**Bereitgestellter Auszug**
Besucherrekord auf der Grünen Woche: Agrarmesse als Magnet für Politik und Öffentlichkeit
Die diesjährige Grüne Woche hat alle Erwartungen übertroffen und beeindruckende rund 350.000 Besucher verzeichnet. Damit überstieg die Anzahl der Interessierten die Prognosen um etwa 25.000 Personen und lag sogar um 40.000 über der des Vorjahres. Ein beachtlicher Erfolg für die Berliner Messe, die traditionell als größter Agrarschau Deutschlands gilt.
Die hohe Besucherzahl führte Medienberichten zufolge zeitweise zu einem Einlassstopp am letzten Messewochenende. Messechef Mario Tobias zeigte sich begeistert vom großen Andrang und betonte die lebhafte Atmosphäre, die durch intensive Debatten und ein bemerkenswertes politisches Interesse geprägt war. Laut Tobias bleibt die Grüne Woche ein wichtiger Treffpunkt für Politik, Wirtschaft und Gesellschaft, der gesellschaftlich relevante Diskussionen rund um Landwirtschaft und Ernährung auf die Agenda setzt.

**Datensatzauszüge**

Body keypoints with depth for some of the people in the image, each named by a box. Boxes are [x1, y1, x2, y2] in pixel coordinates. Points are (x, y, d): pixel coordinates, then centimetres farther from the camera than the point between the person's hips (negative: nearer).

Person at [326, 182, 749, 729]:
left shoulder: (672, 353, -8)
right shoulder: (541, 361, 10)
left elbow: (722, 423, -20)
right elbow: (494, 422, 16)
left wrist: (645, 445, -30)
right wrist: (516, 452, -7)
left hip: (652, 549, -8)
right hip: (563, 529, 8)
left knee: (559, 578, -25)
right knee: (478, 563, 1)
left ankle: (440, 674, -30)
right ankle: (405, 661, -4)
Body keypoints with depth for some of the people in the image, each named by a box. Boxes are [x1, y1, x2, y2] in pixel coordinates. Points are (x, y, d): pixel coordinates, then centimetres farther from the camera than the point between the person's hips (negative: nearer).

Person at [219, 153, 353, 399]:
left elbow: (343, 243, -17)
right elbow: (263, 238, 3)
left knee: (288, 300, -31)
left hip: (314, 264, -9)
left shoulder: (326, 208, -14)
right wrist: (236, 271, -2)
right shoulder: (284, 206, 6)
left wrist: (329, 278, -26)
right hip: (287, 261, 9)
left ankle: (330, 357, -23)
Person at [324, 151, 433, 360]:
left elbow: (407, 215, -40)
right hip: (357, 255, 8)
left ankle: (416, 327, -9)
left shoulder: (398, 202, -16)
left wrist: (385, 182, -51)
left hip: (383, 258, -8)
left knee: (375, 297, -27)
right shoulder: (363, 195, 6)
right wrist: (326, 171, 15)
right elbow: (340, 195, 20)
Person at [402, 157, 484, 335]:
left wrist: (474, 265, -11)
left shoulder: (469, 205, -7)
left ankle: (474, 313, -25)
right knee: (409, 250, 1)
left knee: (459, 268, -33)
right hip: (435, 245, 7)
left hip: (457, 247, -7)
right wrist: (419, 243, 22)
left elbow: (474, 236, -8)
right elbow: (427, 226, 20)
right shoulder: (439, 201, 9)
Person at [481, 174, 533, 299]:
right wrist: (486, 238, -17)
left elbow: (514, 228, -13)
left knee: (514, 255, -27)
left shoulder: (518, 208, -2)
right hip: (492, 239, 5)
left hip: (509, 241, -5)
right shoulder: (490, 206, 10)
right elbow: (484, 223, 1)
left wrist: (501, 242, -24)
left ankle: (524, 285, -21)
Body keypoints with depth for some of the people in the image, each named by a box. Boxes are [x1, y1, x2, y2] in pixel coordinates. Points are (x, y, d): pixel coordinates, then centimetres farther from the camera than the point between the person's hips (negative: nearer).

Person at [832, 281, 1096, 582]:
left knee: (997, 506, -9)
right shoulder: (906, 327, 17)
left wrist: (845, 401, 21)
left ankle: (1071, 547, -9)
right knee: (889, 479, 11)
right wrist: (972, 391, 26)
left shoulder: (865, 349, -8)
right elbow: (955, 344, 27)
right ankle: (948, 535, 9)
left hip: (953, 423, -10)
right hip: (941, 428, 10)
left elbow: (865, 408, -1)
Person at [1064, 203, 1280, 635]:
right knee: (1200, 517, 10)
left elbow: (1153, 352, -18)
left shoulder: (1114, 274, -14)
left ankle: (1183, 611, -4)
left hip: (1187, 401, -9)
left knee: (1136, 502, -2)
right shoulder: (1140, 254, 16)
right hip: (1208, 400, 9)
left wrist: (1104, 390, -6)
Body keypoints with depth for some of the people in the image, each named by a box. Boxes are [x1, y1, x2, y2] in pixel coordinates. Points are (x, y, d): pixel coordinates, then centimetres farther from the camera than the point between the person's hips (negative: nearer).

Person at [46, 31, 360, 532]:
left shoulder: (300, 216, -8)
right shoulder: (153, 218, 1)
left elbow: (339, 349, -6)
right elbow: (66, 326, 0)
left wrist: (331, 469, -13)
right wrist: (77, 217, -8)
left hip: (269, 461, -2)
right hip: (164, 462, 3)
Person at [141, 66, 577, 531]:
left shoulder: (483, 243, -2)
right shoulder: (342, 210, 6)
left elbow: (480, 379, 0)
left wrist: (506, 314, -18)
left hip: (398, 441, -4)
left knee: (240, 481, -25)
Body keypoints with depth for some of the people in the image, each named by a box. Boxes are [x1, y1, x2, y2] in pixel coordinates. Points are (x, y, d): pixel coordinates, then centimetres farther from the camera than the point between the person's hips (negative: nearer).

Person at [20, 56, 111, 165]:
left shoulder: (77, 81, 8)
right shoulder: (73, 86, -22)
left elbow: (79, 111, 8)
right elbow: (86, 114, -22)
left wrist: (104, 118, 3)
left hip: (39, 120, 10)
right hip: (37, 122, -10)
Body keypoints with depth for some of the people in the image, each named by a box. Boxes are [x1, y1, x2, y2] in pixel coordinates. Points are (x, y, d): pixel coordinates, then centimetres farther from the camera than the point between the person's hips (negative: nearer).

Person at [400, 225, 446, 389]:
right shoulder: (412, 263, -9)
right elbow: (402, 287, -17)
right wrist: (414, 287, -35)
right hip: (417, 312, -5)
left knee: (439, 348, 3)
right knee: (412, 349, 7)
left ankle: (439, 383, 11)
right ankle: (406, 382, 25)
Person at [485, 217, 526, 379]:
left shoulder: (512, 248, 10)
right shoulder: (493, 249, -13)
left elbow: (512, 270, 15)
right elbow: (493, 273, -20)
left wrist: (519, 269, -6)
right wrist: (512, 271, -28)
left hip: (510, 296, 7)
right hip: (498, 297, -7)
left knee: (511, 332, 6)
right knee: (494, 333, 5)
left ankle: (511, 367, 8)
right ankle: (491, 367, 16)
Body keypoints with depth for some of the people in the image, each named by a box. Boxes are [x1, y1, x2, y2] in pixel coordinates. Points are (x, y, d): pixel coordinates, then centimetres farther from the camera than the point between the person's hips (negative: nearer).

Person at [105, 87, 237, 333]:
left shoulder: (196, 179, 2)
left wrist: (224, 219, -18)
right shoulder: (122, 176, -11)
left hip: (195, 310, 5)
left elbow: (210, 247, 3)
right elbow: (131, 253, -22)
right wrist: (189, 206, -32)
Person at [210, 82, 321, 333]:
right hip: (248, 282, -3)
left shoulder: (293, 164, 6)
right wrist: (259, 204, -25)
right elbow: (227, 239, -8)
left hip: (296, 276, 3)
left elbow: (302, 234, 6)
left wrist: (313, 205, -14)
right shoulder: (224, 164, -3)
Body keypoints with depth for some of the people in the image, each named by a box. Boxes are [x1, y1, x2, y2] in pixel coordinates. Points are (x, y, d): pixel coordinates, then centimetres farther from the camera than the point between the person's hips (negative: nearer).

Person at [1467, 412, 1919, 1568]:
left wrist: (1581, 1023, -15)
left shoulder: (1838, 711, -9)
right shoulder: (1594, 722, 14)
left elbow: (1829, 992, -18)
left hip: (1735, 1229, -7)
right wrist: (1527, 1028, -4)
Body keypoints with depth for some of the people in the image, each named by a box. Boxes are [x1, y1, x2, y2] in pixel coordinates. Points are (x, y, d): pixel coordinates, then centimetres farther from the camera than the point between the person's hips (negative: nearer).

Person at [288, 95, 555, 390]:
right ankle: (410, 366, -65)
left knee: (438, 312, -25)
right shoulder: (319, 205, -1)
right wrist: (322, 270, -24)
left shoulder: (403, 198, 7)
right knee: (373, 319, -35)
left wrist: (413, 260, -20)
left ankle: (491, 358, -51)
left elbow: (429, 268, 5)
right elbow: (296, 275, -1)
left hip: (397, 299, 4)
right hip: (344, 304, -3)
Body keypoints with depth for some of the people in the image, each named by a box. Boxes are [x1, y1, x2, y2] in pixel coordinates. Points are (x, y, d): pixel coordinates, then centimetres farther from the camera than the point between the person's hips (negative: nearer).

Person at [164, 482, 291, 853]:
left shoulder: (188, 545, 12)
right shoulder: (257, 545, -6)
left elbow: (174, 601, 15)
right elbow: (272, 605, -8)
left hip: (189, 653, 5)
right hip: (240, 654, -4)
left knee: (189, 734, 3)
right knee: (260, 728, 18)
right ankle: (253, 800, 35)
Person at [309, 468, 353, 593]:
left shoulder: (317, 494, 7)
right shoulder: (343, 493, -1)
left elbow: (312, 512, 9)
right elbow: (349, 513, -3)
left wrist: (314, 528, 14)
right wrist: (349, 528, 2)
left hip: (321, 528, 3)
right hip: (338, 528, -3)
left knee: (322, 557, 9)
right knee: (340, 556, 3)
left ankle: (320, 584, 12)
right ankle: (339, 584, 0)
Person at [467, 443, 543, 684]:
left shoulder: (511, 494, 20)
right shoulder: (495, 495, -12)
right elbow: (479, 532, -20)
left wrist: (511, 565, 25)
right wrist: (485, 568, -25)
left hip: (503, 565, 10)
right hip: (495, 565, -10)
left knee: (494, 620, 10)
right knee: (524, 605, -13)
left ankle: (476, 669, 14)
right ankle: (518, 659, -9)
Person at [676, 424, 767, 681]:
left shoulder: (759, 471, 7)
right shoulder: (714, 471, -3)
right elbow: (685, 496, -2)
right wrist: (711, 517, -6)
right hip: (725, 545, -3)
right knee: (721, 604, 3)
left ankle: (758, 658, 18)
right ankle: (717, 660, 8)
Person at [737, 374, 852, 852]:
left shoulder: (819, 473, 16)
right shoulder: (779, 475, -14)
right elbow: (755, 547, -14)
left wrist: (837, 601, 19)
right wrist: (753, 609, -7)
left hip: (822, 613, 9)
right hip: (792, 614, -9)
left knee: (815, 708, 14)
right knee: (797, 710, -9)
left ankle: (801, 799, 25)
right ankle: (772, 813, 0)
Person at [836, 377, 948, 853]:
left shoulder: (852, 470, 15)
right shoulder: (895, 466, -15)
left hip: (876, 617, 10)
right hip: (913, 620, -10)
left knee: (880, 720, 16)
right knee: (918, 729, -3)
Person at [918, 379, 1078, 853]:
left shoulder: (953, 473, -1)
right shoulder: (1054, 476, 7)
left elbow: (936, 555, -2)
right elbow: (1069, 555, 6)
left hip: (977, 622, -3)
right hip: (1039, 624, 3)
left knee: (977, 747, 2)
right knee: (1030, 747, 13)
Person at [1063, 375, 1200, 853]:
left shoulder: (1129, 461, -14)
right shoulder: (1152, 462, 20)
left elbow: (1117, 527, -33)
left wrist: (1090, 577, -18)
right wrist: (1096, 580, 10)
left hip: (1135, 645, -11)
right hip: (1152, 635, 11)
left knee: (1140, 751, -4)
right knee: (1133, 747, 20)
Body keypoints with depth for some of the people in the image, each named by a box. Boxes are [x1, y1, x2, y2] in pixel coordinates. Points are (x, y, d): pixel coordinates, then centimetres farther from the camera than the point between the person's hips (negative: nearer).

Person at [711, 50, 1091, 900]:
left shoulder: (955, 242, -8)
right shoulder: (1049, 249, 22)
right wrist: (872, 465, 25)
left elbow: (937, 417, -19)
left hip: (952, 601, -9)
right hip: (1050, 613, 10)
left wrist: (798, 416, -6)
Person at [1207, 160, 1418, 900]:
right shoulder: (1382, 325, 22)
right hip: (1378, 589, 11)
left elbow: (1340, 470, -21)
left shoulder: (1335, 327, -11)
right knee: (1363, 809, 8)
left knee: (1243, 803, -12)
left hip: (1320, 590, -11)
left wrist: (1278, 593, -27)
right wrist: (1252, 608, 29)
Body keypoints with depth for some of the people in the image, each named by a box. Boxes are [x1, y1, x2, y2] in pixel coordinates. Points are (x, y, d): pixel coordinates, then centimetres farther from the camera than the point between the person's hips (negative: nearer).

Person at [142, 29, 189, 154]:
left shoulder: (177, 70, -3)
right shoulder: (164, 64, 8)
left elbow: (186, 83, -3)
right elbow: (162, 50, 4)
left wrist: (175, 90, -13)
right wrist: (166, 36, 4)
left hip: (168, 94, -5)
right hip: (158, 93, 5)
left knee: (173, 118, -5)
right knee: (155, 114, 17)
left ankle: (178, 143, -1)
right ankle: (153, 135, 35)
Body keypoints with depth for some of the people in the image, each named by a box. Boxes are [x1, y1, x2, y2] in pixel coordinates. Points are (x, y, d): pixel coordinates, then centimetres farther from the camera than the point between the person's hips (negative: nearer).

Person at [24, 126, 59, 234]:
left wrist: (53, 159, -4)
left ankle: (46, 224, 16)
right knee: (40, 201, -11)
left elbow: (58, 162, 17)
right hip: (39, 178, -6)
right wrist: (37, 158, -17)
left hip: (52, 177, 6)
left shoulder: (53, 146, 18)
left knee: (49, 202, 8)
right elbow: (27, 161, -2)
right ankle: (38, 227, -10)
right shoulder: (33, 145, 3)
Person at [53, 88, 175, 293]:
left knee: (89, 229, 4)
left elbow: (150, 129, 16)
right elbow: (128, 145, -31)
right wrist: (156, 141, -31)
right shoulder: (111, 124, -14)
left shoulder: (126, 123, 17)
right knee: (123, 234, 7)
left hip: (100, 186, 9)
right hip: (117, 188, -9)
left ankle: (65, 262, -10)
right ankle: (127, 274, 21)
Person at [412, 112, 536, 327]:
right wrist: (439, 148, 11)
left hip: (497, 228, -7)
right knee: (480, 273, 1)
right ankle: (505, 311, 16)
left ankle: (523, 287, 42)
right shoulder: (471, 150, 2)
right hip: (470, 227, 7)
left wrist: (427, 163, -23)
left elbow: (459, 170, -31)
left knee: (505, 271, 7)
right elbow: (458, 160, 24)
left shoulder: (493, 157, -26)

**Aufgabe 1**
Fassen Sie den Text zum Besucherrekord der Grünen Woche in zwei Sätzen zusammen.
**Aufgabe 2**
Setzen Sie den Text zum Besucherrekord der Grünen Woche im Anschluss an seinen letzten Satz fort.

**Antwortfeld 1**
Die Grüne Woche in Berlin verzeichnete rund 350.000 Besucher, etwa 25.000 mehr als prognostiziert und 40.000 mehr als im Vorjahr, was laut Medienberichten zeitweise zu einem Einlassstopp am letzten Messewochenende führte. Messechef Mario Tobias zeigte sich begeistert vom Andrang und der lebhaften Atmosphäre mit intensiven Debatten und großem politischen Interesse und bezeichnete die Messe als wichtigen Treffpunkt für Politik, Wirtschaft und Gesellschaft.

**Antwortfeld 2**
Die Messe, die in diesem Jahr ihr hundertjähriges Bestehen feierte, zieht traditionell zahlreiche prominente Gäste an. So eröffnete Bundespräsident Frank-Walter Steinmeier die Veranstaltung, während Bundeskanzler Friedrich Merz bei einem Rundgang die Hallen erkundete. Für Agrarminister Alois Rainer war die Teilnahme an der Grünen Woche eine Premiere in seiner neuen Rolle.